» DOCUMENT EXCERPT:
====

US20100100326A1

US20100100326A1 - Viewing device for aircraft comprising audible alarm means representing aircraft presenting a risk of collision

Info

Publication number: US20100100326A1
Application number: US12/540,920
Authority: US
Inventors: Christian NOUVEL; Corinne BACABARA; Jean-Noel Perbet
Original assignee: Thales SA
Current assignee: Thales SA
Priority date: 2008-09-09
Filing date: 2009-08-13
Publication date: 2010-04-22
Also published as: EP2161197B1; ATE516577T1; FR2935826B1; EP2161197A1; FR2935826A1

Abstract

The general field of the invention is that of synthetic vision type viewing systems SVS, for a first aircraft, said system comprising at least position sensors of said aircraft, an air traffic detection system calculating the position and the dangerousness of at least one second aircraft presenting a risk of collision with said first aircraft based on data obtained from recognition sensors, an electronic computer, a human-machine interface means and a display screen, the computer comprising means of processing different information obtained from the sensors and from the interface means. The system according to the invention also comprises a frequency synthesizer coupled to at least one loudspeaker, arranged so that, when the second aircraft is at a distance from the first aircraft that is less than a safety distance, the synthesizer generates an audible alarm representative of at least one of the parameters of said second aircraft. Furthermore, the display screen comprises a symbology representative of the operation or of the state of the frequency synthesizer.

Description

RELATED APPLICATIONS

The present application is based on, and claims priority from, French Application Number 08 04950, filed Sep. 9, 2008, the disclosure of which is hereby incorporated by reference herein in its entirety.

BACKGROUND OF THE INVENTION

1. Field of the Invention
The general field of the invention is that of anti-collision systems for aircraft and more particularly that of the presentation of anti-collision information.
2. Description of the Prior Art
For an aircraft in flight, it is vital to know very accurately the aircraft that are situated in its immediate environment in order to avoid any risk of collision. This problem is particularly crucial in a certain number of applications where the aircraft are required to fly at low altitude with reduced visibility conditions. Historically, since the years 1960-1970, a solution that is independent of Air Traffic Control has gradually emerged. This solution is known by the acronym TCAS, standing for “Traffic alert and Collision Avoidance System”.
Today, a number of TCAS families coexist:

- The first generation, called TCAS I supplies only “Traffic Advisory” (TA) type alerts to the proximity of intruders, moving vehicles presenting a risk to the aircraft such as another aeroplane, etc. It is primarily used in general aviation, that is in the light aircraft domain.
- TCAS II supplies TA-type alerts to the proximity of intruders and also conflict resolution by suggesting avoidance manoeuvres to the pilot. The operating mode is called RA, standing for “Resolution Advisory”. These avoidance manoeuvres are performed in a vertical plane by a climb or a descent. It is primarily used in commercial aviation. TCAS II was made mandatory in the 1990's on all airliners.
- TCAS III, still in development, is an improvement on TCAS II enabling in addition a resolution of the conflicts (RA) in the horizontal plane by left or right turn manoeuvres.

====

» INPUT DATA:
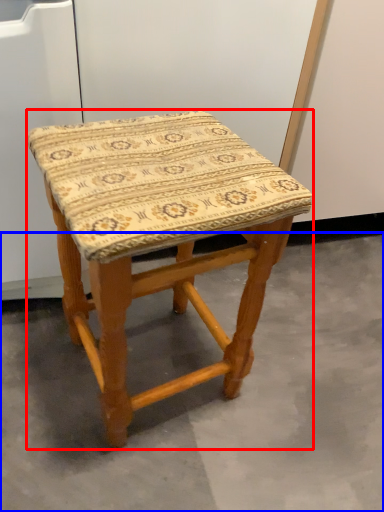
Question: Which of the following is the closest to the observer, stool (highlighted by a red box) or concrete (highlighted by a blue box)?

Choices:
 (A) stool
 (B) concrete

Answer: (A)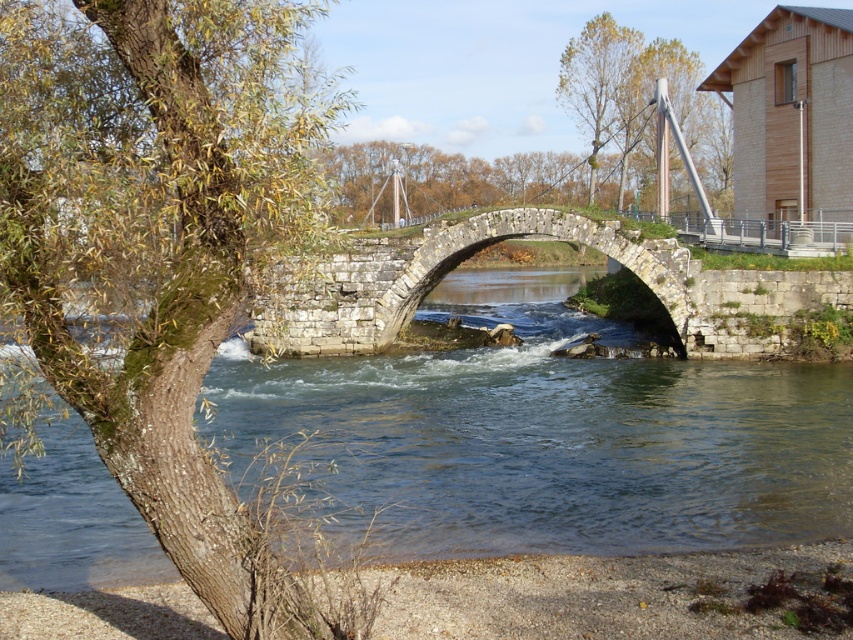
Based on the photo, you are standing at point (160, 244) in the riverside scene. What object is located exactly at your current position?

The green mossy bark tree at left is located exactly at point (160, 244).

You are standing on the stone bridge with a single arch and want to reach the green mossy bark tree at left. The distance between you and the tree is 4.49 meters. If your walking speed is 1.2 meters per second, how many seconds will it take you to reach the tree?

It will take approximately 3.74 seconds to reach the green mossy bark tree at left since the distance is 4.49 meters and the speed is 1.2 meters per second. Time equals distance divided by speed, so 4.49 divided by 1.2 equals approximately 3.74 seconds.

You are standing at the center of the stone bridge and want to locate the green mossy bark tree at left. Which direction should you face to see it?

The green mossy bark tree at left is located at point (x=160, y=244), which is to the left side of the frame. Therefore, you should face the left direction to see it.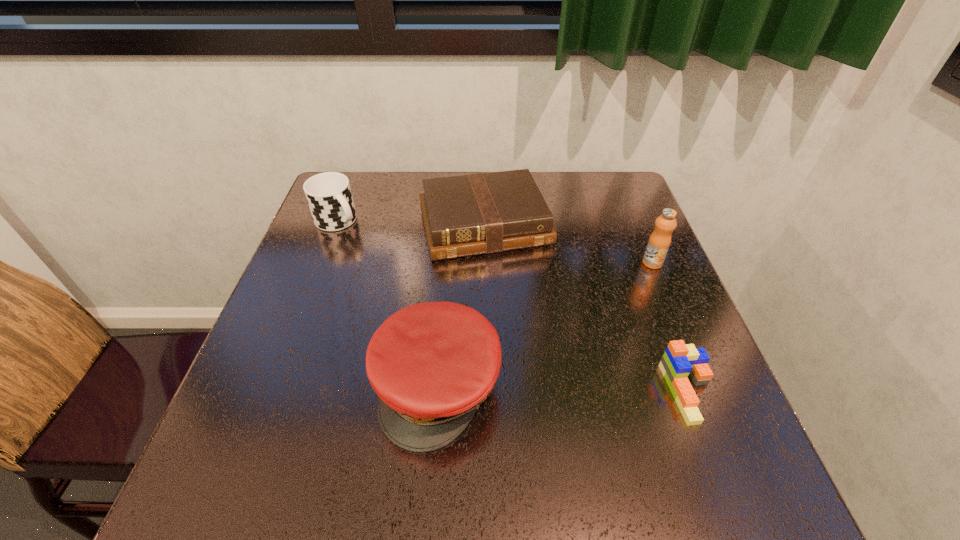
The image size is (960, 540). Find the location of `free spot between the Bible and the cup`. free spot between the Bible and the cup is located at coordinates click(x=411, y=223).

Image resolution: width=960 pixels, height=540 pixels. What are the coordinates of `vacant space in between the cap and the orange juice` in the screenshot? It's located at (545, 325).

Image resolution: width=960 pixels, height=540 pixels. I want to click on vacant area that lies between the Lego and the Bible, so click(x=587, y=308).

Where is `free spot between the Lego and the Bible`? The image size is (960, 540). free spot between the Lego and the Bible is located at coordinates (587, 308).

The image size is (960, 540). What are the coordinates of `free space between the cup and the Lego` in the screenshot? It's located at (514, 307).

In order to click on vacant area between the Bible and the Lego in this screenshot , I will do `click(587, 308)`.

The height and width of the screenshot is (540, 960). I want to click on vacant point located between the Bible and the Lego, so click(x=587, y=308).

Image resolution: width=960 pixels, height=540 pixels. In order to click on vacant space in between the cup and the cap in this screenshot , I will do `click(388, 304)`.

Find the location of a particular element. Image resolution: width=960 pixels, height=540 pixels. the second closest object to the tallest object is located at coordinates (679, 360).

Locate an element on the screen. The image size is (960, 540). the third closest object to the Bible is located at coordinates (431, 364).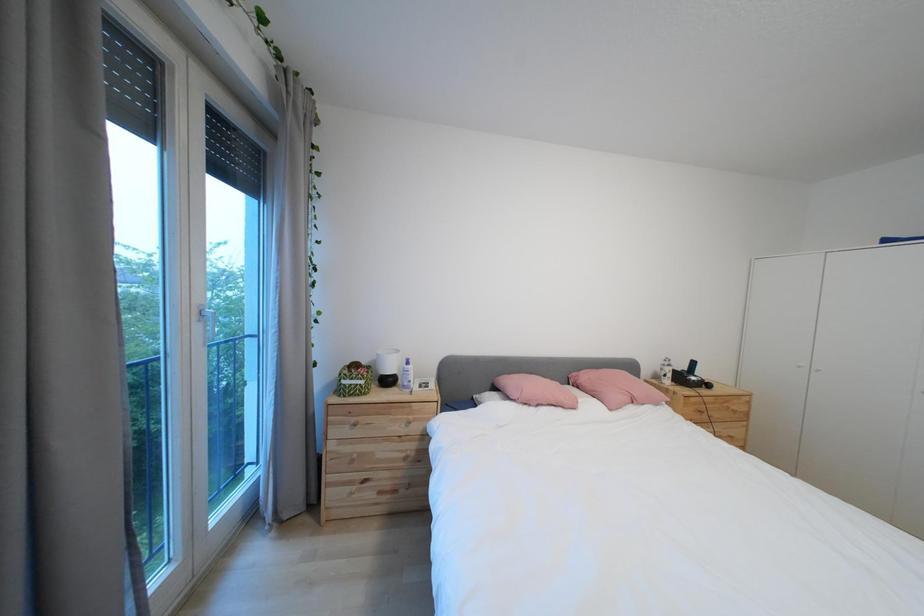
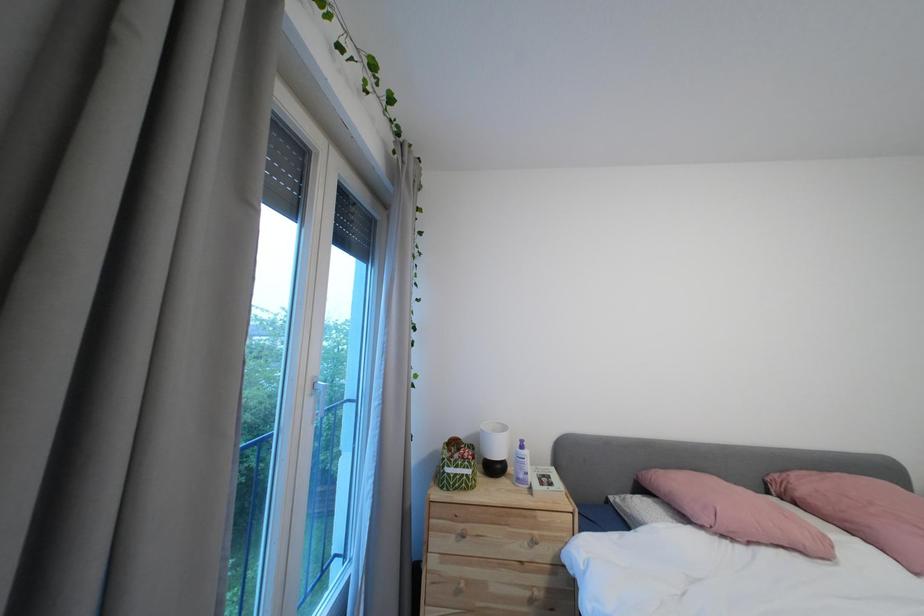
Question: The camera is either moving clockwise (left) or counter-clockwise (right) around the object. The first image is from the beginning of the video and the second image is from the end. Is the camera moving left or right when shooting the video?

Choices:
 (A) Left
 (B) Right

Answer: (B)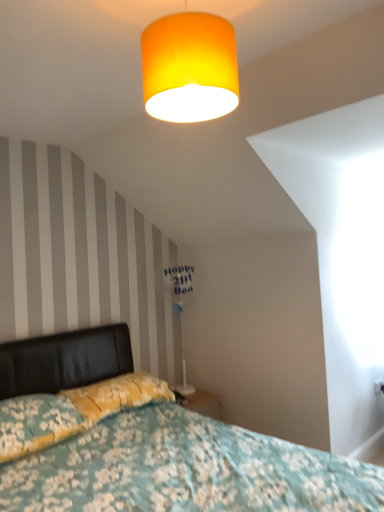
Describe the element at coordinates (117, 395) in the screenshot. I see `yellow floral fabric pillow at lower left, which appears as the first pillow when viewed from the back` at that location.

What is the approximate height of orange fabric lampshade at upper center?

42.25 centimeters.

Measure the distance between floral fabric bed at lower left and camera.

floral fabric bed at lower left and camera are 1.52 meters apart from each other.

The width and height of the screenshot is (384, 512). I want to click on yellow floral fabric pillow at lower left, which ranks as the 2th pillow in front-to-back order, so click(117, 395).

Choose the correct answer: Is orange fabric lampshade at upper center inside white plastic table lamp at center or outside it?

orange fabric lampshade at upper center is not enclosed by white plastic table lamp at center.

Who is taller, orange fabric lampshade at upper center or white plastic table lamp at center?

With more height is white plastic table lamp at center.

Is orange fabric lampshade at upper center wider than white plastic table lamp at center?

Yes.

Is white plastic table lamp at center inside the boundaries of orange fabric lampshade at upper center, or outside?

white plastic table lamp at center lies outside orange fabric lampshade at upper center.

Based on the photo, can you confirm if white plastic table lamp at center is positioned to the left of orange fabric lampshade at upper center?

Yes, white plastic table lamp at center is to the left of orange fabric lampshade at upper center.

Which is nearer, (x=173, y=280) or (x=217, y=26)?

Point (x=173, y=280) is positioned farther from the camera compared to point (x=217, y=26).

Is yellow floral fabric pillow at lower left, which appears as the first pillow when viewed from the back, located outside floral fabric bed at lower left?

No, yellow floral fabric pillow at lower left, which appears as the first pillow when viewed from the back, is inside or overlapping with floral fabric bed at lower left.

Based on the photo, from the image's perspective, would you say yellow floral fabric pillow at lower left, which appears as the first pillow when viewed from the back, is positioned over floral fabric bed at lower left?

Indeed, from the image's perspective, yellow floral fabric pillow at lower left, which appears as the first pillow when viewed from the back, is shown above floral fabric bed at lower left.

I want to click on pillow that is the 2nd object above the floral fabric bed at lower left (from a real-world perspective), so click(117, 395).

Based on the photo, from a real-world perspective, which object stands above the other?

yellow floral fabric pillow at lower left, which appears as the first pillow when viewed from the back, is physically above.

Based on their sizes in the image, would you say white plastic table lamp at center is bigger or smaller than floral fabric pillow at lower left, the 2th pillow when ordered from back to front?

Clearly, white plastic table lamp at center is larger in size than floral fabric pillow at lower left, the 2th pillow when ordered from back to front.

From a real-world perspective, count 2nd pillows downward from the white plastic table lamp at center and point to it. Please provide its 2D coordinates.

[(36, 423)]

Looking at this image, from the image's perspective, would you say white plastic table lamp at center is shown under floral fabric pillow at lower left, the 2th pillow when ordered from back to front?

No, from the image's perspective, white plastic table lamp at center is not beneath floral fabric pillow at lower left, the 2th pillow when ordered from back to front.

Which of these two, white plastic table lamp at center or floral fabric pillow at lower left, the 2th pillow when ordered from back to front, is wider?

With larger width is floral fabric pillow at lower left, the 2th pillow when ordered from back to front.

Considering the sizes of objects floral fabric bed at lower left and floral fabric pillow at lower left, which is the first pillow in front-to-back order, in the image provided, who is thinner, floral fabric bed at lower left or floral fabric pillow at lower left, which is the first pillow in front-to-back order,?

floral fabric pillow at lower left, which is the first pillow in front-to-back order, is thinner.

Does floral fabric bed at lower left appear on the left side of floral fabric pillow at lower left, which is the first pillow in front-to-back order?

No, floral fabric bed at lower left is not to the left of floral fabric pillow at lower left, which is the first pillow in front-to-back order.

Does point (78, 473) lie behind point (40, 414)?

No, it is not.

Is floral fabric pillow at lower left, the 2th pillow when ordered from back to front, directly adjacent to floral fabric bed at lower left?

No, floral fabric pillow at lower left, the 2th pillow when ordered from back to front, is not touching floral fabric bed at lower left.

From a real-world perspective, who is located lower, floral fabric pillow at lower left, the 2th pillow when ordered from back to front, or floral fabric bed at lower left?

floral fabric bed at lower left, from a real-world perspective.

Is floral fabric pillow at lower left, the 2th pillow when ordered from back to front, aimed at floral fabric bed at lower left?

Yes, floral fabric pillow at lower left, the 2th pillow when ordered from back to front, is aimed at floral fabric bed at lower left.

From the image's perspective, is floral fabric pillow at lower left, which is the first pillow in front-to-back order, located above or below floral fabric bed at lower left?

floral fabric pillow at lower left, which is the first pillow in front-to-back order, is situated higher than floral fabric bed at lower left in the image.

Considering the sizes of orange fabric lampshade at upper center and yellow floral fabric pillow at lower left, which appears as the first pillow when viewed from the back, in the image, is orange fabric lampshade at upper center bigger or smaller than yellow floral fabric pillow at lower left, which appears as the first pillow when viewed from the back,?

In the image, orange fabric lampshade at upper center appears to be smaller than yellow floral fabric pillow at lower left, which appears as the first pillow when viewed from the back.

What's the angular difference between orange fabric lampshade at upper center and yellow floral fabric pillow at lower left, which ranks as the 2th pillow in front-to-back order,'s facing directions?

5.6 degrees.

Is there a large distance between orange fabric lampshade at upper center and yellow floral fabric pillow at lower left, which ranks as the 2th pillow in front-to-back order?

Absolutely, orange fabric lampshade at upper center is distant from yellow floral fabric pillow at lower left, which ranks as the 2th pillow in front-to-back order.

In the scene shown: Would you say orange fabric lampshade at upper center is inside or outside yellow floral fabric pillow at lower left, which appears as the first pillow when viewed from the back?

orange fabric lampshade at upper center is located beyond the bounds of yellow floral fabric pillow at lower left, which appears as the first pillow when viewed from the back.

In order to click on lamp on the right side of white plastic table lamp at center in this screenshot , I will do `click(189, 68)`.

Where is `table lamp that appears on the left of orange fabric lampshade at upper center`? table lamp that appears on the left of orange fabric lampshade at upper center is located at coordinates (179, 303).

Which object lies nearer to the anchor point floral fabric pillow at lower left, the 2th pillow when ordered from back to front, white plastic table lamp at center or floral fabric bed at lower left?

Among the two, floral fabric bed at lower left is located nearer to floral fabric pillow at lower left, the 2th pillow when ordered from back to front.

When comparing their distances from orange fabric lampshade at upper center, does floral fabric bed at lower left or yellow floral fabric pillow at lower left, which appears as the first pillow when viewed from the back, seem closer?

Among the two, floral fabric bed at lower left is located nearer to orange fabric lampshade at upper center.

Considering their positions, is orange fabric lampshade at upper center positioned closer to yellow floral fabric pillow at lower left, which appears as the first pillow when viewed from the back, than floral fabric bed at lower left?

Among the two, floral fabric bed at lower left is located nearer to yellow floral fabric pillow at lower left, which appears as the first pillow when viewed from the back.

Based on their spatial positions, is white plastic table lamp at center or orange fabric lampshade at upper center closer to floral fabric pillow at lower left, which is the first pillow in front-to-back order?

The object closer to floral fabric pillow at lower left, which is the first pillow in front-to-back order, is white plastic table lamp at center.

Based on their spatial positions, is floral fabric bed at lower left or yellow floral fabric pillow at lower left, which ranks as the 2th pillow in front-to-back order, further from white plastic table lamp at center?

floral fabric bed at lower left is further to white plastic table lamp at center.

Considering their positions, is floral fabric bed at lower left positioned further to yellow floral fabric pillow at lower left, which appears as the first pillow when viewed from the back, than white plastic table lamp at center?

white plastic table lamp at center is further to yellow floral fabric pillow at lower left, which appears as the first pillow when viewed from the back.

Based on their spatial positions, is floral fabric bed at lower left or orange fabric lampshade at upper center closer to yellow floral fabric pillow at lower left, which appears as the first pillow when viewed from the back?

floral fabric bed at lower left is positioned closer to the anchor yellow floral fabric pillow at lower left, which appears as the first pillow when viewed from the back.

When comparing their distances from floral fabric pillow at lower left, the 2th pillow when ordered from back to front, does yellow floral fabric pillow at lower left, which ranks as the 2th pillow in front-to-back order, or floral fabric bed at lower left seem closer?

yellow floral fabric pillow at lower left, which ranks as the 2th pillow in front-to-back order, lies closer to floral fabric pillow at lower left, the 2th pillow when ordered from back to front, than the other object.

Identify the location of pillow between orange fabric lampshade at upper center and floral fabric pillow at lower left, the 2th pillow when ordered from back to front, from top to bottom. (117, 395).

Image resolution: width=384 pixels, height=512 pixels. What are the coordinates of `pillow located between floral fabric bed at lower left and yellow floral fabric pillow at lower left, which appears as the first pillow when viewed from the back, in the depth direction` in the screenshot? It's located at (36, 423).

This screenshot has width=384, height=512. I want to click on pillow positioned between floral fabric pillow at lower left, the 2th pillow when ordered from back to front, and white plastic table lamp at center from near to far, so click(x=117, y=395).

In order to click on lamp located between floral fabric bed at lower left and yellow floral fabric pillow at lower left, which appears as the first pillow when viewed from the back, in the depth direction in this screenshot , I will do `click(189, 68)`.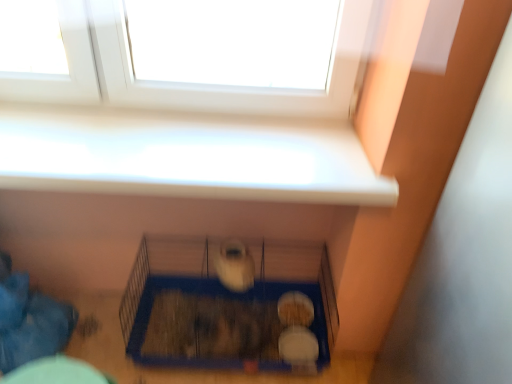
Question: Is white plastic window at upper center wider or thinner than blue wire bird cage at center?

Choices:
 (A) thin
 (B) wide

Answer: (A)

Question: Choose the correct answer: Is white plastic window at upper center inside blue wire bird cage at center or outside it?

Choices:
 (A) outside
 (B) inside

Answer: (A)

Question: From a real-world perspective, is white plastic window at upper center physically located above or below blue wire bird cage at center?

Choices:
 (A) above
 (B) below

Answer: (A)

Question: Is blue wire bird cage at center inside or outside of white plastic window at upper center?

Choices:
 (A) outside
 (B) inside

Answer: (A)

Question: From a real-world perspective, is blue wire bird cage at center positioned above or below white plastic window at upper center?

Choices:
 (A) above
 (B) below

Answer: (B)

Question: Considering the relative positions of blue wire bird cage at center and white plastic window at upper center in the image provided, is blue wire bird cage at center to the left or to the right of white plastic window at upper center?

Choices:
 (A) left
 (B) right

Answer: (B)

Question: In the image, is blue wire bird cage at center positioned in front of or behind white plastic window at upper center?

Choices:
 (A) front
 (B) behind

Answer: (B)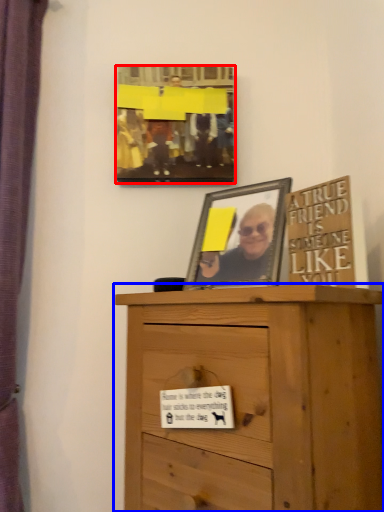
Question: Which point is closer to the camera, picture frame (highlighted by a red box) or chest of drawers (highlighted by a blue box)?

Choices:
 (A) picture frame
 (B) chest of drawers

Answer: (B)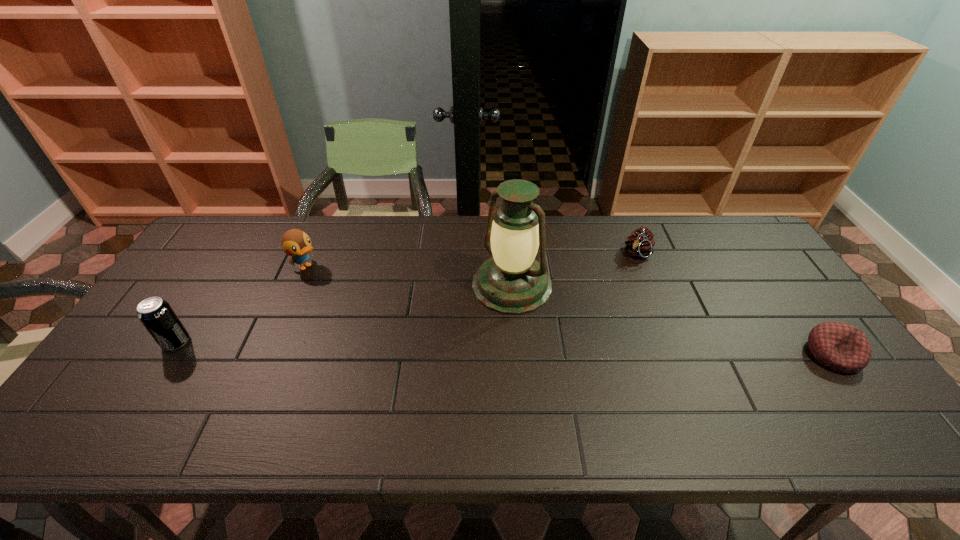
Identify the location of soda can. (157, 316).

Where is `beanbag`? The image size is (960, 540). beanbag is located at coordinates (839, 346).

Image resolution: width=960 pixels, height=540 pixels. What are the coordinates of `the rightmost object` in the screenshot? It's located at (839, 346).

You are a GUI agent. You are given a task and a screenshot of the screen. Output one action in this format:
    pyautogui.click(x=<x>, y=<y>)
    Task: Click on the fourth object from right to left
    
    Given the screenshot: What is the action you would take?
    pyautogui.click(x=295, y=243)

I want to click on the second object from right to left, so click(640, 243).

Locate an element on the screen. The height and width of the screenshot is (540, 960). pinecone is located at coordinates (640, 243).

Locate an element on the screen. This screenshot has width=960, height=540. the tallest object is located at coordinates (510, 282).

This screenshot has height=540, width=960. What are the coordinates of `the third object from left to right` in the screenshot? It's located at (510, 282).

Identify the location of vacant space situated 0.220m on the back of the soda can. This screenshot has width=960, height=540. (218, 277).

Locate an element on the screen. The height and width of the screenshot is (540, 960). blank area located 0.390m on the back of the rightmost object is located at coordinates (753, 243).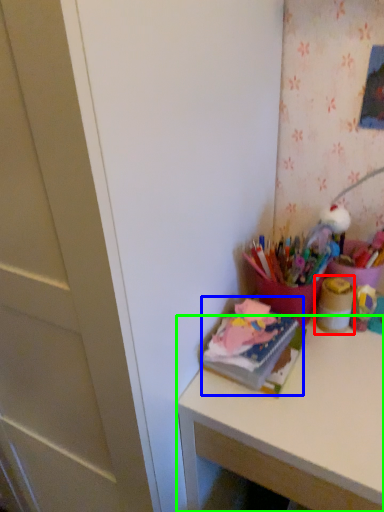
Question: Considering the real-world distances, which object is closest to stationery (highlighted by a red box)? book (highlighted by a blue box) or desk (highlighted by a green box).

Choices:
 (A) book
 (B) desk

Answer: (A)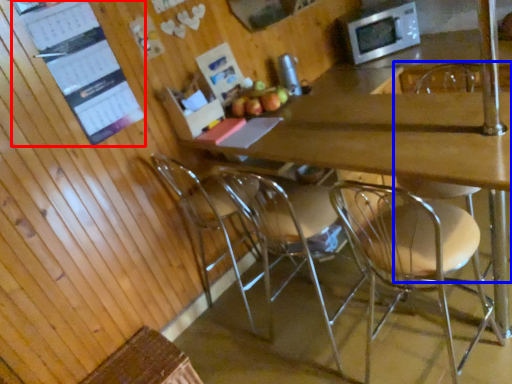
Question: Which of the following is the farthest to the observer, bulletin board (highlighted by a red box) or chair (highlighted by a blue box)?

Choices:
 (A) bulletin board
 (B) chair

Answer: (A)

====

» TASKS TO COMPLETE:
[1] Answer these questions from the patent document on the aircraft viewing device:
(a) Which company is named as the original assignee?
(b) What does the acronym TCAS stand for?
(c) In which plane does TCAS III add conflict resolution, and by what manoeuvres?
[2] Quote the passage of the patent document on the aircraft viewing device that opens with the words containing "RELATED APPLICATIONS" and closes with "of anti-collision information.".

» RESPONSES TO THE EXERCISE:
[1]
(a) Thales SA
(b) Traffic alert and Collision Avoidance System
(c) The horizontal plane, by left or right turn manoeuvres

[2]
RELATED APPLICATIONS

The present application is based on, and claims priority from, French Application Number 08 04950, filed Sep. 9, 2008, the disclosure of which is hereby incorporated by reference herein in its entirety.

BACKGROUND OF THE INVENTION

1. Field of the Invention
The general field of the invention is that of anti-collision systems for aircraft and more particularly that of the presentation of anti-collision information.